Harga, katanya, tergantung ketersediaan. Saat kurang di pasaran, satu mayang (tangkai) harga Rp100.000 kalau pembeli datang langsung ke kebun. Saat persediaan banyak bisa turun jadi Rp25.000. Rata-rata penghasilan dia dari pinang antara Rp3 juta-Rp5 juta. Belum lagi kalau musim buah datang, penghasilan bisa tambah. Selain itu, katanya, perawatan pun tidak memerlukan pupuk atau pestisida.

“Kalau pinang saya tanam sendiri, panen sendiri, jual sendiri. Begitu panen, langsung jual langsung dapat uang. Itu pinang atau buah-buah atau tanaman yang tiga-tiga bulan. Tetapi seperti sawit, kita harus panen, masukkan dulu ke pabrik tunggu satu bulan baru gajian.”

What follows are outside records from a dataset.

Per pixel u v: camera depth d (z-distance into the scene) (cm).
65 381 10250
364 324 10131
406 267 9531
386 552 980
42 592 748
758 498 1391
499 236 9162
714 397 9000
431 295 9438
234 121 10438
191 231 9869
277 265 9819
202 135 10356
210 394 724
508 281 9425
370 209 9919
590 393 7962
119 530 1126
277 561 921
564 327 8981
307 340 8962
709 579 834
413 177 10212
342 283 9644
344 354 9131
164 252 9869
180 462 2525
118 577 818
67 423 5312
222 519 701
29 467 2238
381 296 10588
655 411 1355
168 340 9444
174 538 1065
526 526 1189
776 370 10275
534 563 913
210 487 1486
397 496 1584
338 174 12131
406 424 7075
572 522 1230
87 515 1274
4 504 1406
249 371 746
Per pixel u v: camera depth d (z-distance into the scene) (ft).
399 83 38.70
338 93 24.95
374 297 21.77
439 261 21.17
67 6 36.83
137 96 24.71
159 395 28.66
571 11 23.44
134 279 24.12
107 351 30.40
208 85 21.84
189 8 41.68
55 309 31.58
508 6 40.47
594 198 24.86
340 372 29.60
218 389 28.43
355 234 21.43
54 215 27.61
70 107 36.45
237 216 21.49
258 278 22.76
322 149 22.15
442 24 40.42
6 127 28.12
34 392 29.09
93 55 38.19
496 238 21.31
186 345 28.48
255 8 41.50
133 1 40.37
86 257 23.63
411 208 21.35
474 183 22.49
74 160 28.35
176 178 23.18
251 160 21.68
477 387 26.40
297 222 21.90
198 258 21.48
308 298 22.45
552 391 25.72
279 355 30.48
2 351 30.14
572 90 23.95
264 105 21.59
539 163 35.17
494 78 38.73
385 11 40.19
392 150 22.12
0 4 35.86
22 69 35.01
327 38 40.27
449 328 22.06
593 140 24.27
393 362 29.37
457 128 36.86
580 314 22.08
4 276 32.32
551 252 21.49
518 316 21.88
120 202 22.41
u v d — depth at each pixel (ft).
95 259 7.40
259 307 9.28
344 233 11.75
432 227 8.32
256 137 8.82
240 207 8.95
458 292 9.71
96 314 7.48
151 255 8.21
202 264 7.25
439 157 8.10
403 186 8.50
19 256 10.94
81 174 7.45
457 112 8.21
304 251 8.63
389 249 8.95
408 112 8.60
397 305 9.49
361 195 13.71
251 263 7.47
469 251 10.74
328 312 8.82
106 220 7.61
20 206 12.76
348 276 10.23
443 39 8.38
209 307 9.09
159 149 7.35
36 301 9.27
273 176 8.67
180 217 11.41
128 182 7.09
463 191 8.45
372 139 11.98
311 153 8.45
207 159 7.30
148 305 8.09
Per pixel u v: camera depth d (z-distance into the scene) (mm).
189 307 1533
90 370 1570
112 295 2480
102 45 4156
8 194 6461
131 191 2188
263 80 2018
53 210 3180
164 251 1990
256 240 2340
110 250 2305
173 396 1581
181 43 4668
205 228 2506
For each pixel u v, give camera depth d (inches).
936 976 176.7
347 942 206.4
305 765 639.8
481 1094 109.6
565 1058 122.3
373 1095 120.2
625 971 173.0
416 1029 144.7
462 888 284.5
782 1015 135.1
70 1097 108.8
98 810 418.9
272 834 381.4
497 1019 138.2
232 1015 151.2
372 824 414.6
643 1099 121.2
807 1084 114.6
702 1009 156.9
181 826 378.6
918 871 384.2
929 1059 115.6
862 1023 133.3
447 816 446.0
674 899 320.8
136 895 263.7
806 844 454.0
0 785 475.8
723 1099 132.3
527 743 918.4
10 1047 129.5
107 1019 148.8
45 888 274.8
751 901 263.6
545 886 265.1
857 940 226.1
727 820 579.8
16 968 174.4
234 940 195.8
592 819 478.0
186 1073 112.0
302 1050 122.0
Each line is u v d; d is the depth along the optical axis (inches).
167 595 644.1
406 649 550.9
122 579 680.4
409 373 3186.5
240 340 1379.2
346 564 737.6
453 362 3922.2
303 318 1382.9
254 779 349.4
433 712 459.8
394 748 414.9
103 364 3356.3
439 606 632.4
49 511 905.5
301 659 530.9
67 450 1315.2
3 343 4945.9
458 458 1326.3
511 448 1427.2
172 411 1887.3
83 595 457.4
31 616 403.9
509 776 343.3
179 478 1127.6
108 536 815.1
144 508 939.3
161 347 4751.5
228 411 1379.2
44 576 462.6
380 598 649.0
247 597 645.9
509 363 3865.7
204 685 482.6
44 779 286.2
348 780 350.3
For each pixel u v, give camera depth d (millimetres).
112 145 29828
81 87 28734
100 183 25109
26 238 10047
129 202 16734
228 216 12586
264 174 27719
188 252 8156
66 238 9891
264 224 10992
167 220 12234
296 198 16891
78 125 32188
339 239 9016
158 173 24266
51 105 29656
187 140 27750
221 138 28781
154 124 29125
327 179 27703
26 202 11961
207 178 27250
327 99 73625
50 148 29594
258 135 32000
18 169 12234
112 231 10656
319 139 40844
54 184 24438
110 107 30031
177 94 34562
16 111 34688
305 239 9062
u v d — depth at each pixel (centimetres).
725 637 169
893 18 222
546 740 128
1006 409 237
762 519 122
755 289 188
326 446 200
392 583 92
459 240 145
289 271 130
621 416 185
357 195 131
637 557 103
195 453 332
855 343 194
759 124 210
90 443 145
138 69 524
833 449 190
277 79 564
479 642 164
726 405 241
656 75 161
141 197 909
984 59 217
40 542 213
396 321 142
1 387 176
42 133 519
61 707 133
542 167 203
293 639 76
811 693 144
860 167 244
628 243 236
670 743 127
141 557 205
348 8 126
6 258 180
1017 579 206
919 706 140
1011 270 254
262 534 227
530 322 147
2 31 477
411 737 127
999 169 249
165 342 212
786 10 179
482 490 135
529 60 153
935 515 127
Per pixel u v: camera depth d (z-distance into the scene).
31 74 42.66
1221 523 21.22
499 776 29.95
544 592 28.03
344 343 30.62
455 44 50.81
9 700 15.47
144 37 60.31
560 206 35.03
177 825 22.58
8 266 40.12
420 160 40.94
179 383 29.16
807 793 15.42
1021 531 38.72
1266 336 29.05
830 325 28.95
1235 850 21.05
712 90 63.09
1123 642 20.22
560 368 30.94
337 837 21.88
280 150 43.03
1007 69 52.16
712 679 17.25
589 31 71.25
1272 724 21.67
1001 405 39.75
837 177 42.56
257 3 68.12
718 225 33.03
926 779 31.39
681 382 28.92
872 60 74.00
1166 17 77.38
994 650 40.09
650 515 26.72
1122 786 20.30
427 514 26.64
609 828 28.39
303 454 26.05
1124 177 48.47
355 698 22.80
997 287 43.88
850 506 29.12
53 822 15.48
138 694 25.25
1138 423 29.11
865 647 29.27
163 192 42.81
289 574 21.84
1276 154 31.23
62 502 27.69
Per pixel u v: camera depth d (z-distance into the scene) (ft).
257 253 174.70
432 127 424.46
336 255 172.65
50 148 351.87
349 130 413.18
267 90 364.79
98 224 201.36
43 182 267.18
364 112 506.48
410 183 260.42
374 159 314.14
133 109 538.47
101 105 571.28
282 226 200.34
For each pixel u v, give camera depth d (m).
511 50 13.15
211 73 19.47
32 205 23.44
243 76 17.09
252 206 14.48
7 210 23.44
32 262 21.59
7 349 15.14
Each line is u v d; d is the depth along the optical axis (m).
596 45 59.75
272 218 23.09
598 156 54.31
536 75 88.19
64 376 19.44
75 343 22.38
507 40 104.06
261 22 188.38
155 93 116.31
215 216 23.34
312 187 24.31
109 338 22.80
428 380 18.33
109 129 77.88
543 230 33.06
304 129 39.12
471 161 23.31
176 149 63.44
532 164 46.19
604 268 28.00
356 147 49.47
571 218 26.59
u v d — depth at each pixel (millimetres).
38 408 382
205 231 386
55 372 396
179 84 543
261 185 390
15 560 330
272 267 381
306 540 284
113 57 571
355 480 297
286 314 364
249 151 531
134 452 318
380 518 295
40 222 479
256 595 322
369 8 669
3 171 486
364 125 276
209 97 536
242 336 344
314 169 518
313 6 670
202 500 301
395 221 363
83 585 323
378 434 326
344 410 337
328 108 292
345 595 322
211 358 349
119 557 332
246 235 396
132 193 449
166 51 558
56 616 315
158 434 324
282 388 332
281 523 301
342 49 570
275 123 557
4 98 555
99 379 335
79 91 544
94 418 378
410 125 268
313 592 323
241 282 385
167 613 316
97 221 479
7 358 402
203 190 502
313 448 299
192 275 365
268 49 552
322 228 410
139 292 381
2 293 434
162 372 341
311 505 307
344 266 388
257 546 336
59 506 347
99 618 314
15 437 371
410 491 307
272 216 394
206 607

Namun, Laurens tetap sambut baik program peremajaan meski walau belum memutuskan ikut. Dia akan melihat dulu perkembangan peremajaan.

 

Baca juga: Hasil Sawit Redup, Petani Arso Hidup Terlilit Utang Bank [2]

Para petani sawit Arso, selain beralih tanam beragam juga jadi peternak. Foto: dari video Asrida Elisabeth/ Mongabay Indonesia

 

Peternak

Di kampung tetangga, Workwana, Joko Wabiagir sudah lama menebang sawit di lahan yang terletak di pinggir Jalan Trans Papua itu.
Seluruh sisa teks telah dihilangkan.